* _INSTRUCTIONS FOR THE TASK_: Go through the records below from the first line and print each one exactly, stopping after the line that contains "X130750000Y-92250000D03*". Do not print pictures or anything past that line.

[Electronics source listings]
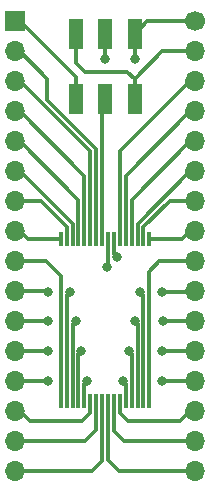
<source format=gtl>
G04 #@! TF.GenerationSoftware,KiCad,Pcbnew,8.0.0*
G04 #@! TF.CreationDate,2024-05-09T12:01:00+02:00*
G04 #@! TF.ProjectId,sst39sf040-m27c4001,73737433-3973-4663-9034-302d6d323763,rev?*
G04 #@! TF.SameCoordinates,Original*
G04 #@! TF.FileFunction,Copper,L1,Top*
G04 #@! TF.FilePolarity,Positive*
%FSLAX46Y46*%
G04 Gerber Fmt 4.6, Leading zero omitted, Abs format (unit mm)*
G04 Created by KiCad (PCBNEW 8.0.0) date 2024-05-09 12:01:00*
%MOMM*%
%LPD*%
G01*
G04 APERTURE LIST*
G04 #@! TA.AperFunction,SMDPad,CuDef*
%ADD10R,1.200000X2.500000*%
G04 #@! TD*
G04 #@! TA.AperFunction,SMDPad,CuDef*
%ADD11R,0.300000X1.300000*%
G04 #@! TD*
G04 #@! TA.AperFunction,ComponentPad*
%ADD12O,1.700000X1.700000*%
G04 #@! TD*
G04 #@! TA.AperFunction,ComponentPad*
%ADD13C,1.700000*%
G04 #@! TD*
G04 #@! TA.AperFunction,ComponentPad*
%ADD14R,1.700000X1.700000*%
G04 #@! TD*
G04 #@! TA.AperFunction,ViaPad*
%ADD15C,0.800000*%
G04 #@! TD*
G04 #@! TA.AperFunction,Conductor*
%ADD16C,0.300000*%
G04 #@! TD*
G04 APERTURE END LIST*
D10*
X130500000Y-61150000D03*
X133000000Y-61150000D03*
X135500000Y-61150000D03*
X130500000Y-66650000D03*
X133000000Y-66650000D03*
X135500000Y-66650000D03*
D11*
X136750000Y-78550000D03*
X136250000Y-78550000D03*
X135750000Y-78550000D03*
X135250000Y-78550000D03*
X134750000Y-78550000D03*
X134250000Y-78550000D03*
X133750000Y-78550000D03*
X133250000Y-78550000D03*
X132750000Y-78550000D03*
X132250000Y-78550000D03*
X131750000Y-78550000D03*
X131250000Y-78550000D03*
X130750000Y-78550000D03*
X130250000Y-78550000D03*
X129750000Y-78550000D03*
X129250000Y-78550000D03*
X129250000Y-92250000D03*
X129750000Y-92250000D03*
X130250000Y-92250000D03*
X130750000Y-92250000D03*
X131250000Y-92250000D03*
X131750000Y-92250000D03*
X132250000Y-92250000D03*
X132750000Y-92250000D03*
X133250000Y-92250000D03*
X133750000Y-92250000D03*
X134250000Y-92250000D03*
X134750000Y-92250000D03*
X135250000Y-92250000D03*
X135750000Y-92250000D03*
X136250000Y-92250000D03*
X136750000Y-92250000D03*
D12*
X140620000Y-98200000D03*
X140620000Y-95660000D03*
X140620000Y-93120000D03*
X140620000Y-90580000D03*
X140620000Y-88040000D03*
X140620000Y-85500000D03*
X140620000Y-82960000D03*
X140620000Y-80420000D03*
X140620000Y-77880000D03*
X140620000Y-75340000D03*
X140620000Y-72800000D03*
X140620000Y-70260000D03*
X140620000Y-67720000D03*
X140620000Y-65180000D03*
X140620000Y-62640000D03*
D13*
X140620000Y-60100000D03*
D12*
X125380000Y-98200000D03*
X125380000Y-95660000D03*
X125380000Y-93120000D03*
X125380000Y-90580000D03*
X125380000Y-88040000D03*
X125380000Y-85500000D03*
X125380000Y-82960000D03*
X125380000Y-80420000D03*
X125380000Y-77880000D03*
X125380000Y-75340000D03*
X125380000Y-72800000D03*
X125380000Y-70260000D03*
X125380000Y-67720000D03*
X125380000Y-65180000D03*
X125380000Y-62640000D03*
D14*
X125380000Y-60100000D03*
D15*
X129999500Y-83000000D03*
X128200000Y-83000000D03*
X130499989Y-85500000D03*
X128200000Y-85500000D03*
X130999509Y-88000000D03*
X128200000Y-88000000D03*
X128200000Y-90600000D03*
X131499989Y-90600000D03*
X133200000Y-80900000D03*
X135500000Y-63300000D03*
X133999500Y-80100000D03*
X133000000Y-63300000D03*
X136000500Y-83000000D03*
X137800000Y-83000000D03*
X135500500Y-85500000D03*
X137900000Y-85500000D03*
X135000000Y-88000000D03*
X137800000Y-88000000D03*
X137800000Y-90600000D03*
X134500500Y-90600000D03*
D16*
X130500000Y-64800000D02*
X130500000Y-66650000D01*
X125800000Y-60100000D02*
X130500000Y-64800000D01*
X128113214Y-66786786D02*
X128113214Y-64953214D01*
X132250000Y-78550000D02*
X132250000Y-70923573D01*
X132250000Y-70923573D02*
X128113214Y-66786786D01*
X128113214Y-64953214D02*
X125800000Y-62640000D01*
X131750000Y-78550000D02*
X131750000Y-71130000D01*
X131750000Y-71130000D02*
X125800000Y-65180000D01*
X131250000Y-73170000D02*
X125800000Y-67720000D01*
X131250000Y-78550000D02*
X131250000Y-73170000D01*
X130750000Y-78550000D02*
X130750000Y-75210000D01*
X130750000Y-75210000D02*
X125800000Y-70260000D01*
X130250000Y-77250000D02*
X125800000Y-72800000D01*
X130250000Y-78550000D02*
X130250000Y-77250000D01*
X127539022Y-75340000D02*
X125800000Y-75340000D01*
X129750000Y-78550000D02*
X129750000Y-77550978D01*
X129750000Y-77550978D02*
X127539022Y-75340000D01*
X126470000Y-78550000D02*
X125800000Y-77880000D01*
X129250000Y-78550000D02*
X126470000Y-78550000D01*
X128020000Y-80420000D02*
X125800000Y-80420000D01*
X129250000Y-92250000D02*
X129250000Y-81750000D01*
X129250000Y-81750000D02*
X129300000Y-81700000D01*
X129300000Y-81700000D02*
X128020000Y-80420000D01*
X129999500Y-83000000D02*
X129750489Y-83249011D01*
X128160000Y-82960000D02*
X128200000Y-83000000D01*
X129750489Y-83249011D02*
X129750489Y-92000000D01*
X125800000Y-82960000D02*
X128160000Y-82960000D01*
X130250009Y-85749980D02*
X130250009Y-91949991D01*
X130499989Y-85500000D02*
X130250009Y-85749980D01*
X125800000Y-85500000D02*
X128200000Y-85500000D01*
X130999509Y-88000000D02*
X130750489Y-88249020D01*
X128160000Y-88040000D02*
X128200000Y-88000000D01*
X125800000Y-88040000D02*
X128160000Y-88040000D01*
X130750489Y-88249020D02*
X130750489Y-91800000D01*
X131250000Y-92250000D02*
X131250000Y-90849989D01*
X131250000Y-90849989D02*
X131499989Y-90600000D01*
X128180000Y-90580000D02*
X128200000Y-90600000D01*
X125800000Y-90580000D02*
X128180000Y-90580000D01*
X131750000Y-93249022D02*
X131029022Y-93970000D01*
X126650000Y-93970000D02*
X125800000Y-93120000D01*
X131750000Y-92250000D02*
X131750000Y-93249022D01*
X131029022Y-93970000D02*
X126650000Y-93970000D01*
X125800000Y-95660000D02*
X131290480Y-95660000D01*
X131290480Y-95660000D02*
X132250480Y-94700000D01*
X132250480Y-94700000D02*
X132250000Y-94699520D01*
X132250000Y-94699520D02*
X132250000Y-92250000D01*
X136550000Y-60100000D02*
X135500000Y-61150000D01*
X133250000Y-78550000D02*
X133250000Y-80850000D01*
X140200000Y-60100000D02*
X136550000Y-60100000D01*
X135500000Y-61150000D02*
X135500000Y-63300000D01*
X133250000Y-80850000D02*
X133200000Y-80900000D01*
X131900000Y-98200000D02*
X125800000Y-98200000D01*
X132750000Y-92250000D02*
X132750000Y-97350000D01*
X132750000Y-97350000D02*
X131900000Y-98200000D01*
X137860000Y-62640000D02*
X135500000Y-65000000D01*
X131300000Y-64400000D02*
X134900000Y-64400000D01*
X135500000Y-65000000D02*
X135500000Y-66650000D01*
X130500000Y-61150000D02*
X130500000Y-63600000D01*
X134900000Y-64400000D02*
X135500000Y-65000000D01*
X140200000Y-62640000D02*
X137860000Y-62640000D01*
X130500000Y-63600000D02*
X131300000Y-64400000D01*
X133750000Y-78550000D02*
X133750000Y-79850500D01*
X133750000Y-79850500D02*
X133999500Y-80100000D01*
X133000000Y-61150000D02*
X133000000Y-63300000D01*
X133000000Y-66650000D02*
X132750000Y-66900000D01*
X132750000Y-66900000D02*
X132750000Y-78550000D01*
X137580000Y-80420000D02*
X136700000Y-81300000D01*
X136750000Y-81350000D02*
X136750000Y-92250000D01*
X136700000Y-81300000D02*
X136750000Y-81350000D01*
X140200000Y-80420000D02*
X137580000Y-80420000D01*
X137800000Y-83000000D02*
X140160000Y-83000000D01*
X140160000Y-83000000D02*
X140200000Y-82960000D01*
X136250000Y-83249500D02*
X136000500Y-83000000D01*
X136250000Y-92250000D02*
X136250000Y-83249500D01*
X140200000Y-85500000D02*
X137900000Y-85500000D01*
X135500500Y-85500000D02*
X135750000Y-85749500D01*
X135750000Y-85749500D02*
X135750000Y-92250000D01*
X137840000Y-88040000D02*
X137800000Y-88000000D01*
X140200000Y-88040000D02*
X137840000Y-88040000D01*
X135250000Y-88250000D02*
X135000000Y-88000000D01*
X135250000Y-92250000D02*
X135250000Y-88250000D01*
X140200000Y-90580000D02*
X137820000Y-90580000D01*
X134750000Y-92250000D02*
X134750000Y-90849500D01*
X134750000Y-90849500D02*
X134500500Y-90600000D01*
X137820000Y-90580000D02*
X137800000Y-90600000D01*
X134250000Y-93249022D02*
X134970978Y-93970000D01*
X134250000Y-92250000D02*
X134250000Y-93249022D01*
X139350000Y-93970000D02*
X140200000Y-93120000D01*
X134970978Y-93970000D02*
X139350000Y-93970000D01*
X134609520Y-95660000D02*
X133749520Y-94800000D01*
X140200000Y-95660000D02*
X134609520Y-95660000D01*
X133749520Y-94800000D02*
X133750000Y-94799520D01*
X133750000Y-94799520D02*
X133750000Y-92250000D01*
X134200000Y-98200000D02*
X140200000Y-98200000D01*
X133250000Y-92250000D02*
X133250000Y-97250000D01*
X133250000Y-97250000D02*
X134200000Y-98200000D01*
X134250000Y-71130000D02*
X140200000Y-65180000D01*
X134250000Y-78550000D02*
X134250000Y-71130000D01*
X134750000Y-78550000D02*
X134750000Y-73170000D01*
X134750000Y-73170000D02*
X140200000Y-67720000D01*
X135250000Y-75210000D02*
X140200000Y-70260000D01*
X135250000Y-78550000D02*
X135250000Y-75210000D01*
X135750000Y-78550000D02*
X135750000Y-77250000D01*
X135750000Y-77250000D02*
X140200000Y-72800000D01*
X136250000Y-78550000D02*
X136250000Y-77550978D01*
X138460978Y-75340000D02*
X140200000Y-75340000D01*
X136250000Y-77550978D02*
X138460978Y-75340000D01*
X136750000Y-78550000D02*
X139530000Y-78550000D01*
X139530000Y-78550000D02*
X140200000Y-77880000D01*
M02*

</source>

* _ANSWER FOR THE TASK_:
<source format=gtl>
G04 #@! TF.GenerationSoftware,KiCad,Pcbnew,8.0.0*
G04 #@! TF.CreationDate,2024-05-09T12:01:00+02:00*
G04 #@! TF.ProjectId,sst39sf040-m27c4001,73737433-3973-4663-9034-302d6d323763,rev?*
G04 #@! TF.SameCoordinates,Original*
G04 #@! TF.FileFunction,Copper,L1,Top*
G04 #@! TF.FilePolarity,Positive*
%FSLAX46Y46*%
G04 Gerber Fmt 4.6, Leading zero omitted, Abs format (unit mm)*
G04 Created by KiCad (PCBNEW 8.0.0) date 2024-05-09 12:01:00*
%MOMM*%
%LPD*%
G01*
G04 APERTURE LIST*
G04 #@! TA.AperFunction,SMDPad,CuDef*
%ADD10R,1.200000X2.500000*%
G04 #@! TD*
G04 #@! TA.AperFunction,SMDPad,CuDef*
%ADD11R,0.300000X1.300000*%
G04 #@! TD*
G04 #@! TA.AperFunction,ComponentPad*
%ADD12O,1.700000X1.700000*%
G04 #@! TD*
G04 #@! TA.AperFunction,ComponentPad*
%ADD13C,1.700000*%
G04 #@! TD*
G04 #@! TA.AperFunction,ComponentPad*
%ADD14R,1.700000X1.700000*%
G04 #@! TD*
G04 #@! TA.AperFunction,ViaPad*
%ADD15C,0.800000*%
G04 #@! TD*
G04 #@! TA.AperFunction,Conductor*
%ADD16C,0.300000*%
G04 #@! TD*
G04 APERTURE END LIST*
D10*
X130500000Y-61150000D03*
X133000000Y-61150000D03*
X135500000Y-61150000D03*
X130500000Y-66650000D03*
X133000000Y-66650000D03*
X135500000Y-66650000D03*
D11*
X136750000Y-78550000D03*
X136250000Y-78550000D03*
X135750000Y-78550000D03*
X135250000Y-78550000D03*
X134750000Y-78550000D03*
X134250000Y-78550000D03*
X133750000Y-78550000D03*
X133250000Y-78550000D03*
X132750000Y-78550000D03*
X132250000Y-78550000D03*
X131750000Y-78550000D03*
X131250000Y-78550000D03*
X130750000Y-78550000D03*
X130250000Y-78550000D03*
X129750000Y-78550000D03*
X129250000Y-78550000D03*
X129250000Y-92250000D03*
X129750000Y-92250000D03*
X130250000Y-92250000D03*
X130750000Y-92250000D03*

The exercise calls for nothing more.